In a blind taste competition, there are 3 types of tea: Type A, Type B, and Type C. Each type is presented in 3 cups, for a total of 9 cups. If a contestant tastes 4 different cups of tea at random, what is the probability that the contestant does not taste all 3 types of tea?

A. \(\frac{1}{12}\)
B. \(\frac{5}{14}\)
C. \(\frac{4}{9}\)
D. \(\frac{1}{2}\)
E. \(\frac{2}{3}\)


To ensure that the contestant does not taste all three types of tea, he must taste only two types of tea.

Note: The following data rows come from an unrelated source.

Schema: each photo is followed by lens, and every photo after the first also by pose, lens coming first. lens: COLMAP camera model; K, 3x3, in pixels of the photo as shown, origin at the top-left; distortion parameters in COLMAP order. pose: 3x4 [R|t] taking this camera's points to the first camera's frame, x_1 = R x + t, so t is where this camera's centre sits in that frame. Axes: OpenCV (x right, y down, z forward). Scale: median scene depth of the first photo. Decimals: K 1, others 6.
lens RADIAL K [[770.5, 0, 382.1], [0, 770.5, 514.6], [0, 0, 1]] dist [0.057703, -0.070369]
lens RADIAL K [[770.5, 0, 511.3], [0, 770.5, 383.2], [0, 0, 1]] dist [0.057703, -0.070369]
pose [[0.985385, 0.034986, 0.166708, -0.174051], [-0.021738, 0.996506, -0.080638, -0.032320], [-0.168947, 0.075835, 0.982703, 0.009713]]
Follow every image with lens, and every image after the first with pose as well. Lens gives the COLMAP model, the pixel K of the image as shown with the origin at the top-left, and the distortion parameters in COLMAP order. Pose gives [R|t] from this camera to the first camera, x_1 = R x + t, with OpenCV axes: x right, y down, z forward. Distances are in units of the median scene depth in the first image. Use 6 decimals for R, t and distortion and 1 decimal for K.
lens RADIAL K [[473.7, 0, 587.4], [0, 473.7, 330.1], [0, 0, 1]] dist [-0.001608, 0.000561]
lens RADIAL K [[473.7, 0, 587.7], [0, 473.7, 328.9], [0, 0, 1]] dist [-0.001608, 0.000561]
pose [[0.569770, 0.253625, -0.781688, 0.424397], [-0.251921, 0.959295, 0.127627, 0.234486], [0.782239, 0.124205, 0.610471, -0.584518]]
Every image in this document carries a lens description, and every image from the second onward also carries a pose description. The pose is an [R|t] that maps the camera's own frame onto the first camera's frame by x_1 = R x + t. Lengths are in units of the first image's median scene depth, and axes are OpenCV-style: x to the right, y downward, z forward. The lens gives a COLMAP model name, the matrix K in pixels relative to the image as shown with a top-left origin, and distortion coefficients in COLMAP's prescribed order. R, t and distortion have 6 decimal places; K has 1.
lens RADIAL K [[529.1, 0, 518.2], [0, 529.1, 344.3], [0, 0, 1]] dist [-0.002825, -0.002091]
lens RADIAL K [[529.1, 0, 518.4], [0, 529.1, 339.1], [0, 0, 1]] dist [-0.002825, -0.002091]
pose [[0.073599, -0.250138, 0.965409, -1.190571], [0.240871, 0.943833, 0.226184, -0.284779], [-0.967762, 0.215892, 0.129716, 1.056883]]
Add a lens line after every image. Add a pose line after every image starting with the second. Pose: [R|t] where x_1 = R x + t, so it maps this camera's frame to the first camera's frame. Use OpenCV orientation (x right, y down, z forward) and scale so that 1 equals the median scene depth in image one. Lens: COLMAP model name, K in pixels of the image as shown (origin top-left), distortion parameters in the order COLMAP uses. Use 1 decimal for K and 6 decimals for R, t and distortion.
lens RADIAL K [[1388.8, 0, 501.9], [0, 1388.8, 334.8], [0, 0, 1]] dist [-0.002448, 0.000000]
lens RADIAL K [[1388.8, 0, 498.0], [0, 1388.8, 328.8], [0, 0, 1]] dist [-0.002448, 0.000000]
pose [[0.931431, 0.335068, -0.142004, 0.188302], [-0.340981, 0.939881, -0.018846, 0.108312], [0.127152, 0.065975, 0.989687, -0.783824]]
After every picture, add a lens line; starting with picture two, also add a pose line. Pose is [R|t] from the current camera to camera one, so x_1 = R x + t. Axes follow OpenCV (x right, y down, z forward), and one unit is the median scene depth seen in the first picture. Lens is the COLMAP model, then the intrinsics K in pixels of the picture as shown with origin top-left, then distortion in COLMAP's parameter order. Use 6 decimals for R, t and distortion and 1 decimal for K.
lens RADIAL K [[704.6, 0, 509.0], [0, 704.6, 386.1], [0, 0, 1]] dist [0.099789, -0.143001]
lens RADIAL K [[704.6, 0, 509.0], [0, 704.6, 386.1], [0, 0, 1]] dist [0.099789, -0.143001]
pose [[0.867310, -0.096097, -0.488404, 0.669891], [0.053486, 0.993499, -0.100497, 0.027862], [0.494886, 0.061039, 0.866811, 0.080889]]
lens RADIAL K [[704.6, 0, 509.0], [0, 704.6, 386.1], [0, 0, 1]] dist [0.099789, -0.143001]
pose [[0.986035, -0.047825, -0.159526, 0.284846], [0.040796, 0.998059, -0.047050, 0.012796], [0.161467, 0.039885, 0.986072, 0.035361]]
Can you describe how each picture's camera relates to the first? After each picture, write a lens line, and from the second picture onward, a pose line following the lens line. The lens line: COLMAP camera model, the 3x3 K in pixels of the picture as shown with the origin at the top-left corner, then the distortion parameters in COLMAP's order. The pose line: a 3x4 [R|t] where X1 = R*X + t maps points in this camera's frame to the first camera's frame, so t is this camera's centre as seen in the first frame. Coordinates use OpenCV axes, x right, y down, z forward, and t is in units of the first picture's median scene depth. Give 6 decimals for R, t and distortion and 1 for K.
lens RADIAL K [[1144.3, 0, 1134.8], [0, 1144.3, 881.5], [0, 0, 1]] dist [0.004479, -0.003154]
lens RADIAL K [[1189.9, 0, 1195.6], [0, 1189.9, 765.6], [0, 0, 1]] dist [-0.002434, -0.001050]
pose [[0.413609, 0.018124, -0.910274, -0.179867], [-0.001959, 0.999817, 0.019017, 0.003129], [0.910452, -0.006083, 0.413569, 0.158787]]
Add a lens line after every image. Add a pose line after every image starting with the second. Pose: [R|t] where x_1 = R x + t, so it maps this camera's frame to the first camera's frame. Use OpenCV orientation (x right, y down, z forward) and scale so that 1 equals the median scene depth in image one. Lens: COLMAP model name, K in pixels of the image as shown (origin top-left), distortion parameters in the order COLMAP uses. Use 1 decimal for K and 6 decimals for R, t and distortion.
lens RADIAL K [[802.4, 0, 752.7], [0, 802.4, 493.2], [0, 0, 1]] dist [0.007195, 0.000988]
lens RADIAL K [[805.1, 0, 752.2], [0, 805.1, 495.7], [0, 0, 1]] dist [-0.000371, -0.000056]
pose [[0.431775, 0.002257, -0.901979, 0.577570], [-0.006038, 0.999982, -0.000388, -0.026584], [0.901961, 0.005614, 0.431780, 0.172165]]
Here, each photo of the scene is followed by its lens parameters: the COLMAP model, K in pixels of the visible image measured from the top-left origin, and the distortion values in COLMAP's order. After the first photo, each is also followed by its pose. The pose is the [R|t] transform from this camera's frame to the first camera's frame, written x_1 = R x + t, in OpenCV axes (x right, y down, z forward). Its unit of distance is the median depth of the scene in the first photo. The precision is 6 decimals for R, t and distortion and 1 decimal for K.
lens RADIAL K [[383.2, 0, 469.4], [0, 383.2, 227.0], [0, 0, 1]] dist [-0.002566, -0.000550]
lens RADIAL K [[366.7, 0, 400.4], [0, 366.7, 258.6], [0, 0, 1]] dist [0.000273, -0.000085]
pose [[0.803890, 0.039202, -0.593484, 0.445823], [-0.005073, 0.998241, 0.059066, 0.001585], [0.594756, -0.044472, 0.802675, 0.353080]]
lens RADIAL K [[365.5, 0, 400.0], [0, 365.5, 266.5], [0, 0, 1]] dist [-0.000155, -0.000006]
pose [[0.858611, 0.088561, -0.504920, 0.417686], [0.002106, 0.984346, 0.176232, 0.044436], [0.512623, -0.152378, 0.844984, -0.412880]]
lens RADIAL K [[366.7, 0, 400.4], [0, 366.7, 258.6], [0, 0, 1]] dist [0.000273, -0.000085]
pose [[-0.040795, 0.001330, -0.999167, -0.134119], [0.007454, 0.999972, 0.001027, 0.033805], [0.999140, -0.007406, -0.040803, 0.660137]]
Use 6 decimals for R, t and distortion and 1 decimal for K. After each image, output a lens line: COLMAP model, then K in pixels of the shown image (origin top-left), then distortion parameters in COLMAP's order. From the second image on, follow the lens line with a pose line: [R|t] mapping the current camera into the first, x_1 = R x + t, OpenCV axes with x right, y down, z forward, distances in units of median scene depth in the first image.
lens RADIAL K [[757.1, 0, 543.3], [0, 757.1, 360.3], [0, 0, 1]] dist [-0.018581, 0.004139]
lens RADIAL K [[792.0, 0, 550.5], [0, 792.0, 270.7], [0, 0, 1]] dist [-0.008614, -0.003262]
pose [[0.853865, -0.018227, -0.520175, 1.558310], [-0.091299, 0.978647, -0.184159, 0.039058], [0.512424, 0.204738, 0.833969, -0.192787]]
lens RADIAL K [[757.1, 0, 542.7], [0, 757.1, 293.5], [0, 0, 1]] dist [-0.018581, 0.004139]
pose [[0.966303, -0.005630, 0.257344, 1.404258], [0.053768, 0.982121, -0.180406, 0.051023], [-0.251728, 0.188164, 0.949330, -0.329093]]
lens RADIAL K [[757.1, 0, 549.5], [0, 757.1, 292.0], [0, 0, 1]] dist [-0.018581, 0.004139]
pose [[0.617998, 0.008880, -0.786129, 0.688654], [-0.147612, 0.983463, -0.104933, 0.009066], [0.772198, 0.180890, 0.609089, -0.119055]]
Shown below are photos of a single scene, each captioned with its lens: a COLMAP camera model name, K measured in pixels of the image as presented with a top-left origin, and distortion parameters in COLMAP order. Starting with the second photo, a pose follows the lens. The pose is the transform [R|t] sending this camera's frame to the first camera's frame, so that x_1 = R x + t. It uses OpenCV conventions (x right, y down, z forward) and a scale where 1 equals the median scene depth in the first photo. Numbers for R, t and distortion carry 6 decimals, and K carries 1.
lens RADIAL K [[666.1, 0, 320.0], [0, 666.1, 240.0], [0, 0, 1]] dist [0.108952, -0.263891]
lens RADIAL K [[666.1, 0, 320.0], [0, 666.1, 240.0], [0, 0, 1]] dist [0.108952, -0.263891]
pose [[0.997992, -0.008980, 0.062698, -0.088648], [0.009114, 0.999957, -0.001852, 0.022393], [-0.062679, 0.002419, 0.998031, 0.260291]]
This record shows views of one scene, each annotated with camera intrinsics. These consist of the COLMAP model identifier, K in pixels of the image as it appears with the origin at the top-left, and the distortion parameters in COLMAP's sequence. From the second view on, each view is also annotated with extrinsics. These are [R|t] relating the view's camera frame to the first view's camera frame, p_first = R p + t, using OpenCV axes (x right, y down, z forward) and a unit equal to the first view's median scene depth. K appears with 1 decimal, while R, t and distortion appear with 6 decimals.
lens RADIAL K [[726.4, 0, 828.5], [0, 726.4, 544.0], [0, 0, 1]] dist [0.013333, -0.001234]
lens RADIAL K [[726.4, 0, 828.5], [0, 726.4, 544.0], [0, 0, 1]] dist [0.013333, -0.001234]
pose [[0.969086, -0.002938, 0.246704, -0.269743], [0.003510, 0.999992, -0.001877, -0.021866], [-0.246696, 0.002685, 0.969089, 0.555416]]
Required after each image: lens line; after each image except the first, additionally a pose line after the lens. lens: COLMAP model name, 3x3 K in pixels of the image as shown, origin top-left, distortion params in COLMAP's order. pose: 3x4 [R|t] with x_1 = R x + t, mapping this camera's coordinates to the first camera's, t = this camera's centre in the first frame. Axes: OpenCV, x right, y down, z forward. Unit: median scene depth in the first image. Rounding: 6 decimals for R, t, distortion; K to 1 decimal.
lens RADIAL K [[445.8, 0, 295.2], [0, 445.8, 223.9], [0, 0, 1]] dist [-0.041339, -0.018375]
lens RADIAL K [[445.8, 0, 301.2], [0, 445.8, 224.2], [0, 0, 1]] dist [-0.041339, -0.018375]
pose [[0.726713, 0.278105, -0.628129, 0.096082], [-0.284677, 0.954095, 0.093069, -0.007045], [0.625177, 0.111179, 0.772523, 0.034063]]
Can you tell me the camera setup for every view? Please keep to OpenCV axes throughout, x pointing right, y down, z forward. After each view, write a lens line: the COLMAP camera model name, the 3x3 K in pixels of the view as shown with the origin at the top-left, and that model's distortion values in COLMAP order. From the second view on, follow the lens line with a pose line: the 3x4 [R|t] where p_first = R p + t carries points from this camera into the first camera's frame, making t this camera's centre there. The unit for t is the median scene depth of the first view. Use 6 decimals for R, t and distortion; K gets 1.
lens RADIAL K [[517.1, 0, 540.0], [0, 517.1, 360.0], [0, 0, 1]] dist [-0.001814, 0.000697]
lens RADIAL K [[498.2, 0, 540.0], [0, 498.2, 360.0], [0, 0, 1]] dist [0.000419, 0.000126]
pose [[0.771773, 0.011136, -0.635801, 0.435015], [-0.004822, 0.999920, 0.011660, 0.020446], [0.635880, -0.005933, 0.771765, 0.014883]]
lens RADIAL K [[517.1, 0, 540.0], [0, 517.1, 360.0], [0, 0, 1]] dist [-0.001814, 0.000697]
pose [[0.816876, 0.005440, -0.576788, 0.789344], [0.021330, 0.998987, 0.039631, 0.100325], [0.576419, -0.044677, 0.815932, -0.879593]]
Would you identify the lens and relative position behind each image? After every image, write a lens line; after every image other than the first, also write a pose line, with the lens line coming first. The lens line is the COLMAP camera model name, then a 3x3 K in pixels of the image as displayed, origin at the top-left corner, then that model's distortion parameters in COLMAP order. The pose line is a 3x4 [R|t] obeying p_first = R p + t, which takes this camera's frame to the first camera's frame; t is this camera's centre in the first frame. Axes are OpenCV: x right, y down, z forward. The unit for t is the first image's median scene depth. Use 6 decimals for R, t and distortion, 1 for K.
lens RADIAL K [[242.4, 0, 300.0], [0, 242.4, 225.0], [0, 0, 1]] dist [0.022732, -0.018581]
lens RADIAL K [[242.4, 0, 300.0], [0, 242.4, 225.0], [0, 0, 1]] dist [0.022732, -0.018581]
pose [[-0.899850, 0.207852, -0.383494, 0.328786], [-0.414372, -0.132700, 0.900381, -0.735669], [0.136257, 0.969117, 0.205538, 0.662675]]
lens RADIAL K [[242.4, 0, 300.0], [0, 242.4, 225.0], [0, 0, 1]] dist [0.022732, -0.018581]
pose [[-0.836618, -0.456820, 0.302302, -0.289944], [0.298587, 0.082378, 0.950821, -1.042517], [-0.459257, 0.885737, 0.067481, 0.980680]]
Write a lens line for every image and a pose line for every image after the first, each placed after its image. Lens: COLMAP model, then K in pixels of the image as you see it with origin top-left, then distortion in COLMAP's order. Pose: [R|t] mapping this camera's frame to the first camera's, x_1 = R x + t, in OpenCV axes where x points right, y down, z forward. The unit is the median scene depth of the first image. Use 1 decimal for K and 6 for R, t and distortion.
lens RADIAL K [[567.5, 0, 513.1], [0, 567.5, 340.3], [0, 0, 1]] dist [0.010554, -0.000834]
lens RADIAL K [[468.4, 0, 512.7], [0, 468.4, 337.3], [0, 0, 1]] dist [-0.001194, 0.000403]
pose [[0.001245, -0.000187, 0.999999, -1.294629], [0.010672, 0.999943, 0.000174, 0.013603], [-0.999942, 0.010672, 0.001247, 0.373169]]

Notice that it's impossible for him to taste just one type of tea, since he will be tasting four cups and in any case, will have to try more than one type of tea.

The number of ways to taste only two types of tea is:

\(\frac{C^2_3*C^4_6}{C^4_9}=\frac{5}{14}\):

\(C^2_3\) is the number of ways to choose which 2 types of tea out of 3 will be tasted;

\(C^4_6\) is the number of ways to choose 4 cups out of 6 cups from these 2 types of tea (2 types = 6 cups);

\(C^4_9\) is the total number of ways to choose 4 cups out of 9.

Another way:

Calculate the probability of opposite event and subtract this value from 1.

The opposite event will be for the contestant to taste ALL 3 samples, so the contestant must choose 2 cups from one type of tea, and 1 cup from each of the other two types (2-1-1).

\(C^1_3\) is the number of ways to choose the type of tea which will provide with 2 cups;

\(C^2_3\) is the number of ways to choose these 2 cups from the chosen type;

\(C^1_3\) is the number of ways to choose 1 cup out of 3 from the second type;

\(C^1_3\) is the number of ways to choose 1 cup out of 3 from the third type;

\(C^4_9\) is the total number of ways to choose 4 cups out of 9.

\(P=1-\frac{C^1_3*C^2_3*C^1_3*C^1_3}{C^4_9}=1-\frac{9}{14}=\frac{5}{14}\).


Answer: B